The recent decision in Thomas International Limited v Humantech Pty Ltd [2015] FCA 541, highlights when the Court will grant an interlocutory injunction to compel the transfer of domain names.
Thomas International was an Internet business that provided psychological testing services. In 2007 they entered into a Master Licence Agreement with Humantech under which Humantech was granted exclusive rights to select distributors to sell Thomas’ products in South Africa and Australia. Additionally, under a particular clause in the licence agreement, Humantech were prohibited from selling, marketing or distributing competing products.
Sometime later, Thomas wished to terminate the Master Licence Agreement based on the discovery that Humantech had breached the agreement by selling products in competition with that of Thomas’.

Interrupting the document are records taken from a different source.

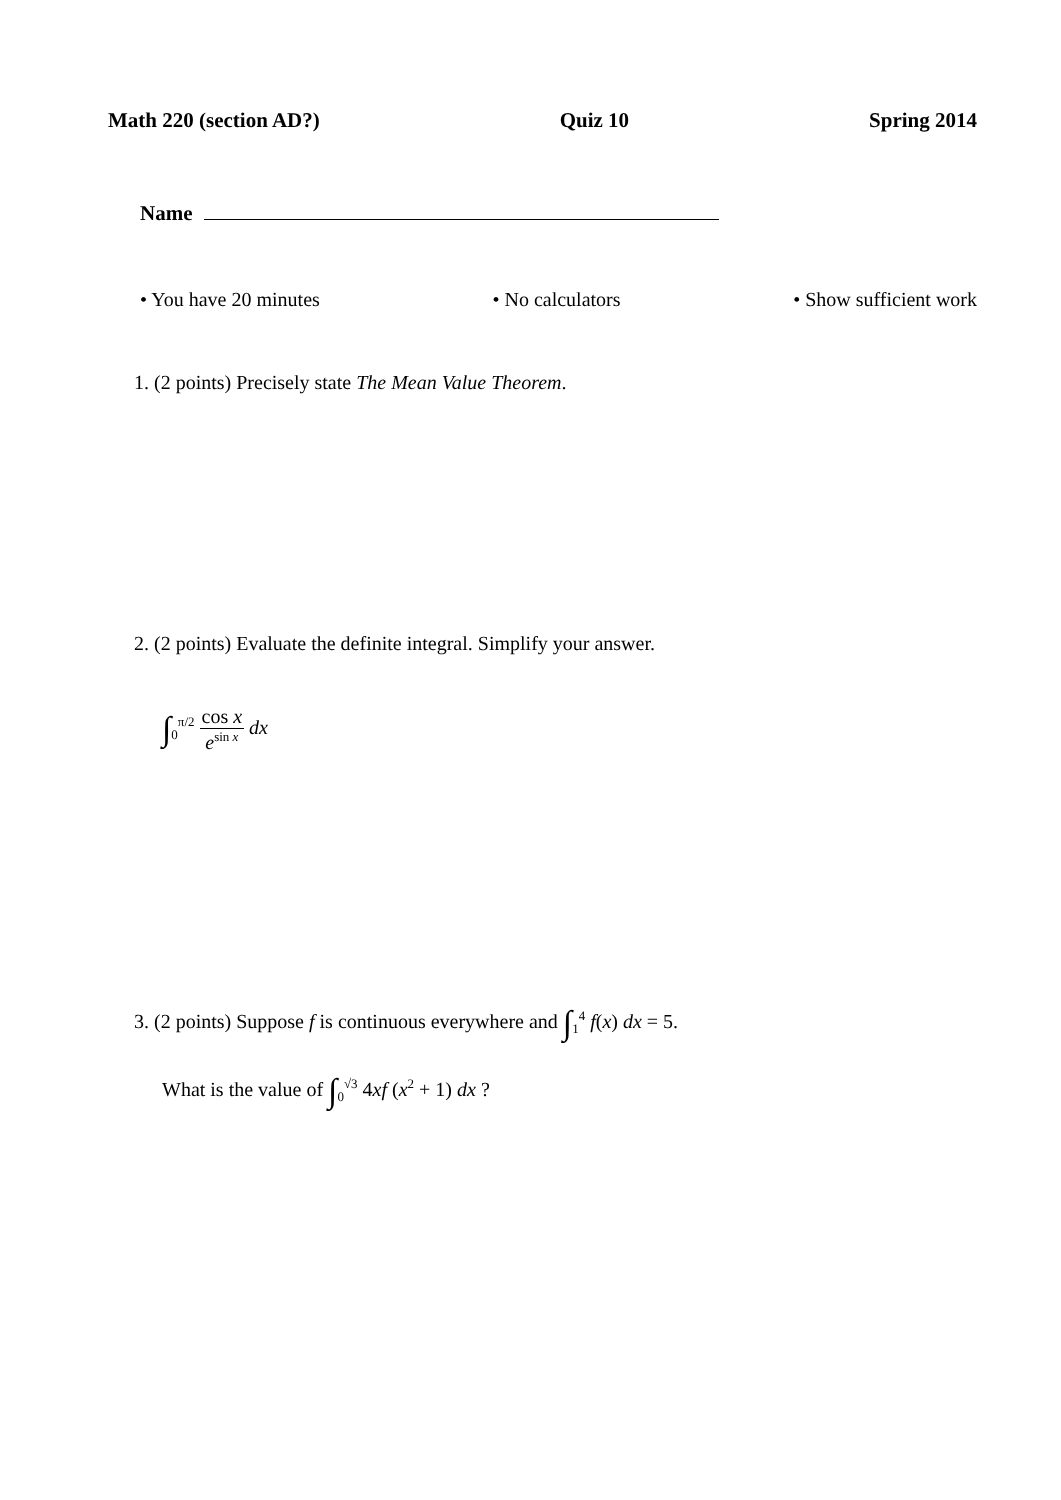Math 220 (section AD?) Quiz 10 Spring 2014
Name
• You have 20 minutes • No calculators • Show sufficient work
1. (2 points) Precisely state The Mean Value Theorem.
2. (2 points) Evaluate the definite integral. Simplify your answer.
∫<sub>0</sub><sup>π/2</sup> cos x e<sup>sin x</sup> dx
3. (2 points) Suppose f is continuous everywhere and ∫<sub>1</sub><sup>4</sup> f(x) dx = 5.
What is the value of ∫<sub>0</sub><sup>√3</sup> 4xf (x<sup>2</sup> + 1) dx ?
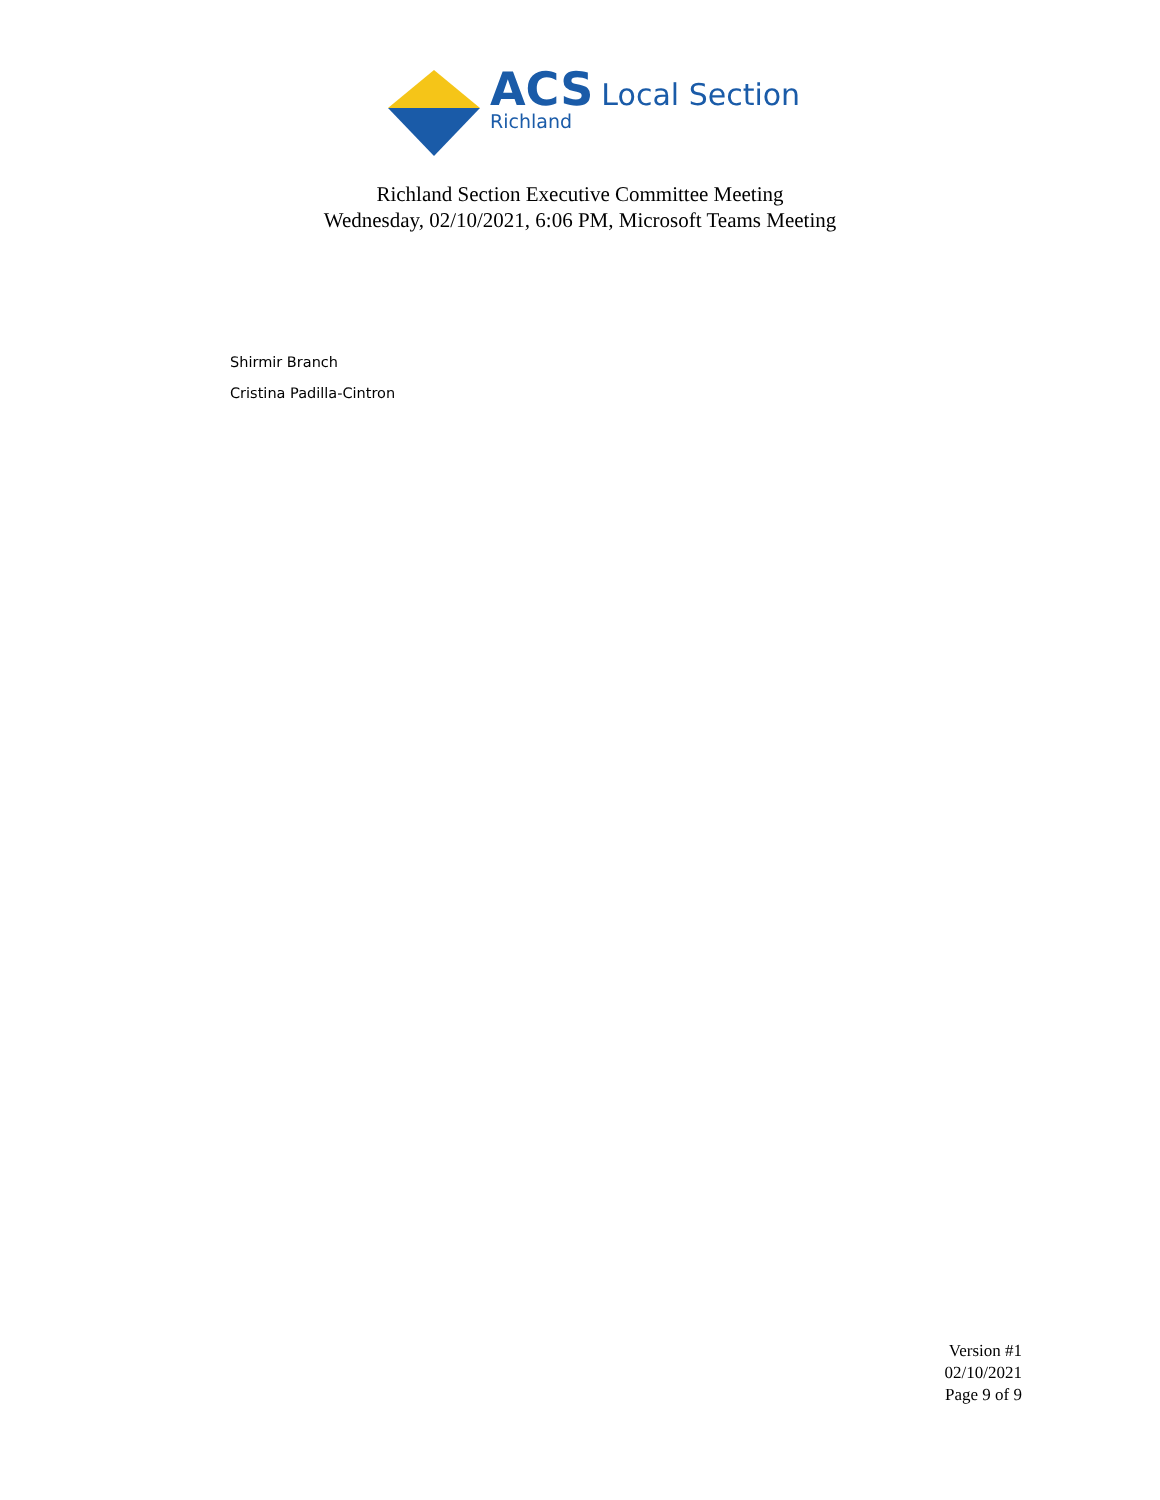ACS Local Section
Richland
Richland Section Executive Committee Meeting
Wednesday, 02/10/2021, 6:06 PM, Microsoft Teams Meeting
Shirmir Branch
Cristina Padilla-Cintron
Version #1
02/10/2021
Page 9 of 9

In May of this year Mr Schutte, director of Humantech, in settlement discussions made an undertaking that they would do all things required for the transfer of the domain names they used back to Thomas. The parties however could not agree of the terms of the arrangement and Thomas initiated proceedings in the Federal Court for an interlocutory injunction to have the undertaking of the transfer of the domain names enforced.
The Court found in favour of Thomas and ordered the transfer of the domain names from Humantech back to Thomas based on the failure on behalf of Humantech to comply with the undertaking made during settlement. The injunction was also subject to an undertaking given by Thomas that compensation would be provided to any third party who would be inconvenienced by the transfer of the domain names.
The case highlights how the value of domain names is very significant, especially for online businesses. It also brings to light other modes of relief for aggrieved parties under exclusive license agreements, and those seeking domain names to be transferred.